TEXTAUSZUG:
+++

Der Kommunismus und die Parteien

Die Partei der Bolschewiki: Diese Partei ist eine Abspaltung der russischen Sozialdemokratie. Sie erhob sich selber zur "Avantgarde des Proletariats" und war straff und autoritär organisiert. Ihr Ziel war es, unter ihrer Führung einen Aufstand zu beginnen, die Macht im Staat zu übernehmen und „den Sozialismus“ einzuführen. Vom revolutionären Bewußtsein des Arbeiters hielt die Partei nicht allzu viel. Als die Revolution 1917 in Russland begann, zog sie mit und kämpfte unter der Parole "Alle Macht den Räten" an der Seite der Anarchisten und Sozialrevolutionäre mit dem Volk für die Revolution. Das war nur ein taktischer Zug - als die Bolschewiki die Macht übernahmen, zerschlugen sie zuerst einmal die anarchistischen und sozialrevolutionären Organisationen und machten Schritt für Schritt die Revolution rückgängig. Die Räte wurden entmachtet, Polizei und Armee wieder aufgebaut und gegen das eigene Volk eingesetzt. Die Bürokratie hielt überall Einzug und Erhebungen gegen die neue Parteidiktatur wurden blutig niedergeschlagen. Nach knapp 20 Jahren unterlag Russland der brutalen Diktatur eines einzigen Mannes - Josef Stalin. Von Sozialismus keine Spur, von Freiheit erst recht nicht.

+++

AUSGANGSDATEN:
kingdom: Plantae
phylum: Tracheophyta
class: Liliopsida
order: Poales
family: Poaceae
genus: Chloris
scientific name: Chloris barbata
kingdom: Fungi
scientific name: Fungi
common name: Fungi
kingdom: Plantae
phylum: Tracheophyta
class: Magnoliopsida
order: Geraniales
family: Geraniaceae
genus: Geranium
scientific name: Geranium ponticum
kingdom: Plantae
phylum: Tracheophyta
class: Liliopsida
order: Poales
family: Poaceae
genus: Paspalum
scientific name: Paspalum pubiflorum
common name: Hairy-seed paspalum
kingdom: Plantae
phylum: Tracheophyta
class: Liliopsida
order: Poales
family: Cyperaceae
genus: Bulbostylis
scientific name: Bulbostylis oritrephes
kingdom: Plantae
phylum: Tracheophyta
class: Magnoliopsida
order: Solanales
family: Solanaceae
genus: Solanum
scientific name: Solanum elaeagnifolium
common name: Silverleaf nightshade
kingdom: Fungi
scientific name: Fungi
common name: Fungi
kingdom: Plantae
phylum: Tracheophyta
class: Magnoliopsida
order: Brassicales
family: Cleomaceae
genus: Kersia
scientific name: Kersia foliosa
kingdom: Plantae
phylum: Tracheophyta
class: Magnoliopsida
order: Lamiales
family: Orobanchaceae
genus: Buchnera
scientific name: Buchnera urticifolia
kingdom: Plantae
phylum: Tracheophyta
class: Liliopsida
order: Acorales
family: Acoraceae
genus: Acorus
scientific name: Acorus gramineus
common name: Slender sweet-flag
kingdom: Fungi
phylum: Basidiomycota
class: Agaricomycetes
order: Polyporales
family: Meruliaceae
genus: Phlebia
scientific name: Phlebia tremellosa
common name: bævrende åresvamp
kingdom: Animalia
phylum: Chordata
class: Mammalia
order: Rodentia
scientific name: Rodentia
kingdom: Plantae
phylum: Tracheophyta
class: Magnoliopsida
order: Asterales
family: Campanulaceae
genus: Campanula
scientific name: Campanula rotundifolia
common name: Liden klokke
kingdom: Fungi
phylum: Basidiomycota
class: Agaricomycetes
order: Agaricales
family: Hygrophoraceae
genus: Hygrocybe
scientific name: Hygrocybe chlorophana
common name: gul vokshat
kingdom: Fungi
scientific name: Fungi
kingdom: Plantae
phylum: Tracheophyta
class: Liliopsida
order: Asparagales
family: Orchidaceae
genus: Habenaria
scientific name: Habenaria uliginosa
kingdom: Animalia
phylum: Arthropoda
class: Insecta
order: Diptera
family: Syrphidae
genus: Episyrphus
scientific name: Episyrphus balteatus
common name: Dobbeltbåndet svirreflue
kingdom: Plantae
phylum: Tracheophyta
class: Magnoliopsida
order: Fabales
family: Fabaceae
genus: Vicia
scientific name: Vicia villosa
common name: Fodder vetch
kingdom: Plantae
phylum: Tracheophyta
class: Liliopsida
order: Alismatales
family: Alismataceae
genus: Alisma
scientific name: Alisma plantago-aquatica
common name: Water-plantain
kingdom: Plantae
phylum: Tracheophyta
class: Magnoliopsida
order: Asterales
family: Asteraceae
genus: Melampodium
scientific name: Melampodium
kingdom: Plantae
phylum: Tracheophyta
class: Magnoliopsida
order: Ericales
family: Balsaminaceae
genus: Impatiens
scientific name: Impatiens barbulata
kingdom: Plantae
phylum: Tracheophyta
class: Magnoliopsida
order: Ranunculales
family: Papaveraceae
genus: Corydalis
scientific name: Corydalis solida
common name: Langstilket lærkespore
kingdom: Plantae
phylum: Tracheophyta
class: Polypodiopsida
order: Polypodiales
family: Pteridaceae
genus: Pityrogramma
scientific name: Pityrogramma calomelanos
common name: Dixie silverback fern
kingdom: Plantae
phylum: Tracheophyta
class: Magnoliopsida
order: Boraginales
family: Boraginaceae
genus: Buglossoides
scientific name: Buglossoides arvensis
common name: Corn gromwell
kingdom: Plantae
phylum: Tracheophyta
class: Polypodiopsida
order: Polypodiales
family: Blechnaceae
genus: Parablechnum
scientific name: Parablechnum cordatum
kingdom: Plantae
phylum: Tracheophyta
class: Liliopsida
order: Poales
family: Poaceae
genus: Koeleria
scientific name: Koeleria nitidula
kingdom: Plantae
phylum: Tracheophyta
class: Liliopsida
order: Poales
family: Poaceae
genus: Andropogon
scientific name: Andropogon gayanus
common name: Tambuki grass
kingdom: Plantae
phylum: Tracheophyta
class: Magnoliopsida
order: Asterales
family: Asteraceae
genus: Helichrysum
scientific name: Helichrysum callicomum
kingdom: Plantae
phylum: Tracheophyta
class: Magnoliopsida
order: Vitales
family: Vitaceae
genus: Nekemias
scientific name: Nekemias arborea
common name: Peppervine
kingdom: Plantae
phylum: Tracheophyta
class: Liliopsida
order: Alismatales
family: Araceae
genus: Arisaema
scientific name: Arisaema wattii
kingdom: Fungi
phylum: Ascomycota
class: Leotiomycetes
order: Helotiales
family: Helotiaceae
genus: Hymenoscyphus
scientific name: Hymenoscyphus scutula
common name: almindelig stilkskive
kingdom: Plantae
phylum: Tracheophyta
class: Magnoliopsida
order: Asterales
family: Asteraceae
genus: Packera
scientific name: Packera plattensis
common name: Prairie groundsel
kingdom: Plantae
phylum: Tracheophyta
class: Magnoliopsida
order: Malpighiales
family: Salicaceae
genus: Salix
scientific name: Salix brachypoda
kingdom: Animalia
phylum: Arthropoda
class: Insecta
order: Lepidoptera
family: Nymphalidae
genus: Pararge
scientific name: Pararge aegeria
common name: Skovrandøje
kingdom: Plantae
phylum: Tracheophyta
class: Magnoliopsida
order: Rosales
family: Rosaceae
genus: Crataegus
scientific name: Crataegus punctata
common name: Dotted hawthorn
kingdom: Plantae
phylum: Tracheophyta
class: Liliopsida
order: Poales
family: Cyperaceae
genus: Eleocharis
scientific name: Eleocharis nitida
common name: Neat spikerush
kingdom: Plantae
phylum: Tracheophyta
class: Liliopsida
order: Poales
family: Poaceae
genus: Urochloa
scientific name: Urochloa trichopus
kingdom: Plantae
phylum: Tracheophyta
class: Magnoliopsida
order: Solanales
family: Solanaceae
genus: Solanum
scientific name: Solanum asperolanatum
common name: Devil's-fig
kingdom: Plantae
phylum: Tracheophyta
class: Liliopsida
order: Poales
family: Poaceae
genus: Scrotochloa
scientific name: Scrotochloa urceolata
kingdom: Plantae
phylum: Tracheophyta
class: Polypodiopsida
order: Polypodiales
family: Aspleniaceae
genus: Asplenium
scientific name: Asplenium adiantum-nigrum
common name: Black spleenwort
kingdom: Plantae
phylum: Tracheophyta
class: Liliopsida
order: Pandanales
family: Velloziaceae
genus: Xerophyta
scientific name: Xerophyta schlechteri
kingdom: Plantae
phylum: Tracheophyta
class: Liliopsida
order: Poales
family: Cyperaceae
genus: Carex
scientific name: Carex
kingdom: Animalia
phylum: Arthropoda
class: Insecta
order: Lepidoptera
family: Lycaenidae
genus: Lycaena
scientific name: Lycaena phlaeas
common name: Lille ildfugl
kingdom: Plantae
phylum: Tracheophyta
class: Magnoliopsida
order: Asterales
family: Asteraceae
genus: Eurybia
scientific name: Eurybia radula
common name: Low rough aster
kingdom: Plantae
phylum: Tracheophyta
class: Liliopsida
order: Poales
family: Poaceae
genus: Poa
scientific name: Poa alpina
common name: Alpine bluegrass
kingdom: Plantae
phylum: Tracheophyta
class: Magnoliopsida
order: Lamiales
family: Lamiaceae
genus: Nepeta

+++

AUFGABEN:
(a) Gib den Teil der Liste, der mit ihrer ersten Zeile beginnt und mit der Zeile endet, die „class: Mammalia“ enthält, noch einmal wieder und tausche darin „common name“ gegen „vernacular name“ aus, ohne sonst etwas zu ändern.
(b) Schreibe den Text über die Partei der Bolschewiki im Anschluss an seinen letzten Satz weiter.

LÖSUNGEN:
(a)
kingdom: Plantae
phylum: Tracheophyta
class: Liliopsida
order: Poales
family: Poaceae
genus: Chloris
scientific name: Chloris barbata
kingdom: Fungi
scientific name: Fungi
vernacular name: Fungi
kingdom: Plantae
phylum: Tracheophyta
class: Magnoliopsida
order: Geraniales
family: Geraniaceae
genus: Geranium
scientific name: Geranium ponticum
kingdom: Plantae
phylum: Tracheophyta
class: Liliopsida
order: Poales
family: Poaceae
genus: Paspalum
scientific name: Paspalum pubiflorum
vernacular name: Hairy-seed paspalum
kingdom: Plantae
phylum: Tracheophyta
class: Liliopsida
order: Poales
family: Cyperaceae
genus: Bulbostylis
scientific name: Bulbostylis oritrephes
kingdom: Plantae
phylum: Tracheophyta
class: Magnoliopsida
order: Solanales
family: Solanaceae
genus: Solanum
scientific name: Solanum elaeagnifolium
vernacular name: Silverleaf nightshade
kingdom: Fungi
scientific name: Fungi
vernacular name: Fungi
kingdom: Plantae
phylum: Tracheophyta
class: Magnoliopsida
order: Brassicales
family: Cleomaceae
genus: Kersia
scientific name: Kersia foliosa
kingdom: Plantae
phylum: Tracheophyta
class: Magnoliopsida
order: Lamiales
family: Orobanchaceae
genus: Buchnera
scientific name: Buchnera urticifolia
kingdom: Plantae
phylum: Tracheophyta
class: Liliopsida
order: Acorales
family: Acoraceae
genus: Acorus
scientific name: Acorus gramineus
vernacular name: Slender sweet-flag
kingdom: Fungi
phylum: Basidiomycota
class: Agaricomycetes
order: Polyporales
family: Meruliaceae
genus: Phlebia
scientific name: Phlebia tremellosa
vernacular name: bævrende åresvamp
kingdom: Animalia
phylum: Chordata
class: Mammalia

(b)
Es geht nicht darum, die politische Macht zu erobern, sondern sie zu zerschlagen! Sowohl die bolschewistischen Avantgardekonzepte, als auch die parlamentarisch-reformistischen Sozialdemokratien sind gescheitert. Nicht die Übernahme des Staates ist der Weg zur Überwindung von Ausbeutung und Herrschaft, sondern seine vollständige Ersetzung durch neue Organisationsformen von unten!